Assistant Professor Lisa T. Alexander focuses her scholarly interests on the study of transactional legal strategies to foster equitable urban community development that minimizes displacement, mitigates poverty and promotes racial and social justice. She will teach Contracts I, Business Organizations I, and Community Economic Development Law.
Prior to joining the faculty, Alexander practiced in the Chicago Office of Miner, Barnhill & Galland, P.C., where she focused on community economic development, non-profit organizations, affordable and fair housing, and residential and commercial real estate. She was also awarded a competitive Equal Justice Works Fellowship (formerly NAPIL), and with it worked as a staff attorney at the Chicago Lawyers’ Committee for Civil Rights Under Law, Inc. (2002-2004).
A native New Yorker, Alexander received her B.A. with Honors from Wesleyan University in 1994 and her J.D. from Columbia University Law School in 2002. At Columbia, she served as a Teaching Assistant in Constitutional Law, Co-Chair of the Civil Rights Law Society, Articles Editor for the National Black Law Journal, and a staff member of the Columbia Human Rights Law Review.

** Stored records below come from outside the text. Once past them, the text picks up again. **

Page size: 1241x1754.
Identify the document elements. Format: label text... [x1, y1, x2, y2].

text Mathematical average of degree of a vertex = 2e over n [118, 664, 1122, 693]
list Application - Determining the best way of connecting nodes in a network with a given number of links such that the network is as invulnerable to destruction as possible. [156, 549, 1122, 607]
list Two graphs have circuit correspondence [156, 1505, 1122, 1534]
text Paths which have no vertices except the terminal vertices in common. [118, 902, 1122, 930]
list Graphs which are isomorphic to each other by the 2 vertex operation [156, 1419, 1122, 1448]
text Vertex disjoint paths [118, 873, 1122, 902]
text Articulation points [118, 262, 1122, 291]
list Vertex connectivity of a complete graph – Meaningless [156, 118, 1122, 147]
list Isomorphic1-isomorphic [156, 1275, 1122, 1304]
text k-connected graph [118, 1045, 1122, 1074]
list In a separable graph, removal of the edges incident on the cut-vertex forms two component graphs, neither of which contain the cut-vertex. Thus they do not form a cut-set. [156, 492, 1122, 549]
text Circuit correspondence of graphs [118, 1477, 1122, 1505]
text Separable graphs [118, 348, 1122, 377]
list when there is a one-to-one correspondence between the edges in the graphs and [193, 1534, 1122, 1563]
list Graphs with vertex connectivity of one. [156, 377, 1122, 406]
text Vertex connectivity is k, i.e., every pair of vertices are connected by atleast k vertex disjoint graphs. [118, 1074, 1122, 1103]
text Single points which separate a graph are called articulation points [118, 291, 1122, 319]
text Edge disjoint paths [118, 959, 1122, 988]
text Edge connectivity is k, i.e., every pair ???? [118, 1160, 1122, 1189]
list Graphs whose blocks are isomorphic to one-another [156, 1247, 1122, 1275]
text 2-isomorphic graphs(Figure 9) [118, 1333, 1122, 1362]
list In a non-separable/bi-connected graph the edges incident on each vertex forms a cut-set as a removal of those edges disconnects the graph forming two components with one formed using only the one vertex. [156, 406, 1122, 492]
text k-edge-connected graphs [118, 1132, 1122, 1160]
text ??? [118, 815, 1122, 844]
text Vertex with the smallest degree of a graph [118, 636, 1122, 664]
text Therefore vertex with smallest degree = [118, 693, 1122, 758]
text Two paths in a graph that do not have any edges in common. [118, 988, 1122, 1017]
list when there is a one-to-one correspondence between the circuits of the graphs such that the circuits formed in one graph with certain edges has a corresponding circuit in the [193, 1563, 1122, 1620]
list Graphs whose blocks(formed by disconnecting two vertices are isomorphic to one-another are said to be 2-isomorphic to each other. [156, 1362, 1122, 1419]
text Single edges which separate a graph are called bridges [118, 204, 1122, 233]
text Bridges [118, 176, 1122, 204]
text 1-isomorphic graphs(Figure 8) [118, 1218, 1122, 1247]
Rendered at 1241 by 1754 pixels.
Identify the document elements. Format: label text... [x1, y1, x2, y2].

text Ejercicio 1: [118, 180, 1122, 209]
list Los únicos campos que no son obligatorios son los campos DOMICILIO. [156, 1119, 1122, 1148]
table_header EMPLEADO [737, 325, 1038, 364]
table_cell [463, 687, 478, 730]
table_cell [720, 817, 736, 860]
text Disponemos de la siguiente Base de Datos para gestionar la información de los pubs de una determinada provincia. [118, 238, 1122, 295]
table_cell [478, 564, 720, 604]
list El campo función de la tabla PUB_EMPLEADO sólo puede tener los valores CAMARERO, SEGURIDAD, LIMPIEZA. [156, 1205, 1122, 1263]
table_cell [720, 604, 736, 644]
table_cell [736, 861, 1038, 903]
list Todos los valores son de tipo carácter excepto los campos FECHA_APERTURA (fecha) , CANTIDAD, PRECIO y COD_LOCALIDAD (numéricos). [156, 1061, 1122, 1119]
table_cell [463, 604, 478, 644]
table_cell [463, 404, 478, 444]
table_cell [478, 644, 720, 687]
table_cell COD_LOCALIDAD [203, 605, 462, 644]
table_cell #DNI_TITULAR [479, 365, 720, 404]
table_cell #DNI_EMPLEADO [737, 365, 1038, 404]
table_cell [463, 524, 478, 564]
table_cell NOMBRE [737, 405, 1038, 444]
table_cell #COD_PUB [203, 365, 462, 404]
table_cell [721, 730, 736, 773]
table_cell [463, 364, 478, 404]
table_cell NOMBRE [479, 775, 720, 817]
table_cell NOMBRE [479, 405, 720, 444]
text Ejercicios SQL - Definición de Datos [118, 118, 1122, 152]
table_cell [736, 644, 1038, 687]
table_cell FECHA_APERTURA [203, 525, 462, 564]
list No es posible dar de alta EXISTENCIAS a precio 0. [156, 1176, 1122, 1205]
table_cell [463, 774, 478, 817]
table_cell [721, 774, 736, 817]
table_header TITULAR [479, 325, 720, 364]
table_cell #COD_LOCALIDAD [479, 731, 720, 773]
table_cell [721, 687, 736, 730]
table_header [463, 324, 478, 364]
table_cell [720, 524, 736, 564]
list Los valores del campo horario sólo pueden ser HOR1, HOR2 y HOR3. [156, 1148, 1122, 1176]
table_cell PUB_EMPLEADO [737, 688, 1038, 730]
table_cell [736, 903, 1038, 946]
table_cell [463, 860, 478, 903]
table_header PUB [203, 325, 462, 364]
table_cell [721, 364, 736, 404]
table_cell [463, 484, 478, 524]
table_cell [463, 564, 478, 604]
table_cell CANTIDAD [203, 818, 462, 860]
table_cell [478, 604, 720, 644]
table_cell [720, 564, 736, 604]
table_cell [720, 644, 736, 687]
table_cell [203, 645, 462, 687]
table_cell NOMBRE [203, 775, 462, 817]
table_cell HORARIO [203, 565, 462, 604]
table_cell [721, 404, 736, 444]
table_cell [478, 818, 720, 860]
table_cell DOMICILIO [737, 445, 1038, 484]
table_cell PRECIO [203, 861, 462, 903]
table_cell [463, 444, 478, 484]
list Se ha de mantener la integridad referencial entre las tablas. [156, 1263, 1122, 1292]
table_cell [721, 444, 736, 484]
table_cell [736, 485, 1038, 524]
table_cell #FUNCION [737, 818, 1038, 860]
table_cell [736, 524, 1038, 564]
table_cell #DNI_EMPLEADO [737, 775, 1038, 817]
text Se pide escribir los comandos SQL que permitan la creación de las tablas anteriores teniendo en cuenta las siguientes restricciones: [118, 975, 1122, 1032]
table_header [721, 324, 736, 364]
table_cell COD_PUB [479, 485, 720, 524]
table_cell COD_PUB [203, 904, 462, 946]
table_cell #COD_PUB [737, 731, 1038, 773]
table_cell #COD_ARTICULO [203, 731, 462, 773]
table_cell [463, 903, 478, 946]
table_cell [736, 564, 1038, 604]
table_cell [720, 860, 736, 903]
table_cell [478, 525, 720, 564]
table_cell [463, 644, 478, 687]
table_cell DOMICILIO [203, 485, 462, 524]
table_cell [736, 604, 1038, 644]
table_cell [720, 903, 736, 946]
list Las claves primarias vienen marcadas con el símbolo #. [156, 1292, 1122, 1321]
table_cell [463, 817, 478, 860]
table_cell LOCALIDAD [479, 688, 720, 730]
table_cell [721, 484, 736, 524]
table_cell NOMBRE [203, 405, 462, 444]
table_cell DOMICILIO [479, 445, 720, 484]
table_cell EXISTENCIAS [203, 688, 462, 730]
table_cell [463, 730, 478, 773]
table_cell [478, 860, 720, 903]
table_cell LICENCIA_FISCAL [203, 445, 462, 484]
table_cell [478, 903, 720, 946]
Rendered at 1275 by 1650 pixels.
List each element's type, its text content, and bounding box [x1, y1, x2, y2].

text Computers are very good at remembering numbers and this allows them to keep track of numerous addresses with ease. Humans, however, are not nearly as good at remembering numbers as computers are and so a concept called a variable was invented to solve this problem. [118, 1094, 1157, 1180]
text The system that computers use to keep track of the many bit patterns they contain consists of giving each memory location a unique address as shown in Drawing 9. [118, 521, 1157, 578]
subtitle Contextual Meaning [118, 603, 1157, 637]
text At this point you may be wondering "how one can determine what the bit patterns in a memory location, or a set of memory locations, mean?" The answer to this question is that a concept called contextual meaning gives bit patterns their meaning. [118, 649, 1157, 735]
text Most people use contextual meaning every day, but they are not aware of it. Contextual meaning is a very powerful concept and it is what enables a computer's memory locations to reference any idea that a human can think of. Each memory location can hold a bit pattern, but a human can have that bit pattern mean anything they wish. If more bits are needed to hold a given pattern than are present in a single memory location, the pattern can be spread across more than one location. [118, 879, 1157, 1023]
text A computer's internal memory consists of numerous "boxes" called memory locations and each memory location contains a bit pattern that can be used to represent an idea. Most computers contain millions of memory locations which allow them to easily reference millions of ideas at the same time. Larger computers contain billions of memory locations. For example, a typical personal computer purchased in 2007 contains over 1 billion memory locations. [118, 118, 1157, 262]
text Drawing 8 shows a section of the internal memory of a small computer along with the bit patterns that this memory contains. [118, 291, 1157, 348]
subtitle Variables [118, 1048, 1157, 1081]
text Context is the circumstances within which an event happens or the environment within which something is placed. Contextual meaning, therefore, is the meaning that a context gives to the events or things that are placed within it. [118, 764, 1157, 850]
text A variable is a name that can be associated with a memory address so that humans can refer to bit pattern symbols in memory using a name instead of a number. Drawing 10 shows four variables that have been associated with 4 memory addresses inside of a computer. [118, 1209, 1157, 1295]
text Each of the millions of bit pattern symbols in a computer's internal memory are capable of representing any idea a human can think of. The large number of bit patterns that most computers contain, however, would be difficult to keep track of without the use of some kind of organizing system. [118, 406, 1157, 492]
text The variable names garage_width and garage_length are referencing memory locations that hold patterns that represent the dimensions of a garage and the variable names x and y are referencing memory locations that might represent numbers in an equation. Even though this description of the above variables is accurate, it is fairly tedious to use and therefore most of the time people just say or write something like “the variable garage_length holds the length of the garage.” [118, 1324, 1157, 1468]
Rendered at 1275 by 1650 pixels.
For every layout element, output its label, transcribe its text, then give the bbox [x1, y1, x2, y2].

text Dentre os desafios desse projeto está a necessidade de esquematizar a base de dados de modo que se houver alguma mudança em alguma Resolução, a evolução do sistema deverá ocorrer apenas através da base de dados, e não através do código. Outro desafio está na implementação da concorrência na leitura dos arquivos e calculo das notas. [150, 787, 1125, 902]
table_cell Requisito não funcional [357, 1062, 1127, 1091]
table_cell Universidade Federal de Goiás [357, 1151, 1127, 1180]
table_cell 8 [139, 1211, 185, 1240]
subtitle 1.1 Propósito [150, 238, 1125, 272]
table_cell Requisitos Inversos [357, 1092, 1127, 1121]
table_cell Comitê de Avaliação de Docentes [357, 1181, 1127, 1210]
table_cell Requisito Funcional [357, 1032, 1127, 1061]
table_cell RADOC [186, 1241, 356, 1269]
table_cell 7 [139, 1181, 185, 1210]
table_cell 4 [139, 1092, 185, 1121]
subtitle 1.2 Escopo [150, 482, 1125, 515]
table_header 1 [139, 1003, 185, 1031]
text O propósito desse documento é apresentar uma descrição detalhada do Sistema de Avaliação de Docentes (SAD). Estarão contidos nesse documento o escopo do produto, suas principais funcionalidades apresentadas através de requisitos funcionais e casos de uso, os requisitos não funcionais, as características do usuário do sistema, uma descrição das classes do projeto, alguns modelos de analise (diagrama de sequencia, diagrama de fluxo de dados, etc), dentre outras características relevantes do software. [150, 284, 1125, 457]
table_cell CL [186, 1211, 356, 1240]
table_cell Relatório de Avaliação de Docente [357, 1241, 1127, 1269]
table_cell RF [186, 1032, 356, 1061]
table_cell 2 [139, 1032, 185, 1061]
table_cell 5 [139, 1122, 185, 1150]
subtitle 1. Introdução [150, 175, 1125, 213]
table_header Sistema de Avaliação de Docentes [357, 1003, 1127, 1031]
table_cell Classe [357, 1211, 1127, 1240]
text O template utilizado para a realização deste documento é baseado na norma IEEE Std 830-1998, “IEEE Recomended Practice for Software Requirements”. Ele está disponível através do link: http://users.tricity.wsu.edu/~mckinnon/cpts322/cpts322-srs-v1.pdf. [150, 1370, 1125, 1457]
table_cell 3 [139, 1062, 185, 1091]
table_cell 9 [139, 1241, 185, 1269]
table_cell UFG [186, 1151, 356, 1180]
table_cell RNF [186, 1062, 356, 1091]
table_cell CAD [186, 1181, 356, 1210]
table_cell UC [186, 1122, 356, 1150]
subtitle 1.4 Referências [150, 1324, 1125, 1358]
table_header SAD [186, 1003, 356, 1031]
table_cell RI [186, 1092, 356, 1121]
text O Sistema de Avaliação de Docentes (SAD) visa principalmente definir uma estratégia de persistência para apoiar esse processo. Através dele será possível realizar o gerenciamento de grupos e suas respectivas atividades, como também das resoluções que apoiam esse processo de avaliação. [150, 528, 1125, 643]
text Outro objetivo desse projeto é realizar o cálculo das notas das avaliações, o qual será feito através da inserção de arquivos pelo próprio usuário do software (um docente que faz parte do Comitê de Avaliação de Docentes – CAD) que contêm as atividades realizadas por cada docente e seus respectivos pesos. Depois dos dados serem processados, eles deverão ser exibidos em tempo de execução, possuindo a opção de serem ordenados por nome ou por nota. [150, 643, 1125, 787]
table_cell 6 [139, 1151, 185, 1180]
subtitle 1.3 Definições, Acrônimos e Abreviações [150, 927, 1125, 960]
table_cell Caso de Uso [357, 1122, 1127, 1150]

She was identified as an “Emerging Leader” by the National Congress for Community and Economic Development (NCCED) and received an Earl Warren Civil Rights Scholarship from the NAACP Legal Defense and Educational Fund.
Through Spring 2007, she is an Associate Editor of the Journal of Affordable Housing & Community Development Law, a publication of the American Bar Association (ABA).
Assistant Professor Stephanie Tai received her Ph.D. in chemistry from Tufts University and her J.D. from Georgetown University Law Center. She was raised in the South by two chemists, and decided to combine her chemistry background with a legal education to improve the use of science in environmental protection. At Georgetown, she was the Editor-in-Chief of the Georgetown International Environmental Law Review and was a member of the Georgetown Manfred Lachs Space Law Moot Court Team.
After graduating from Georgetown, Tai served as a judicial law clerk to the Honorable Ronald Lee Gilman on the U.S. Court of Appeals for the Sixth Circuit. She then worked as an appellate attorney in the Environment and Natural Resources Division of the U.S. Department of Justice, where she briefed and argued cases involving a range of issues, from the protection of endangered cave species in Texas to the issuance of dredge and fill permits under the Clean Water Act.
Tai has written on the consideration of scientific studies and environmental justice concerns by administrative agencies, and is currently studying the role of scientific dialogues before the judicial system. She was an adjunct professor of law at Georgetown from 2002-2005 and a visiting professor at Washington and Lee University School of Law during the 2005-06 academic year. Her teaching interests include administrative law, environmental law, property, environmental justice, risk regulation, and comparative Asian environmental law.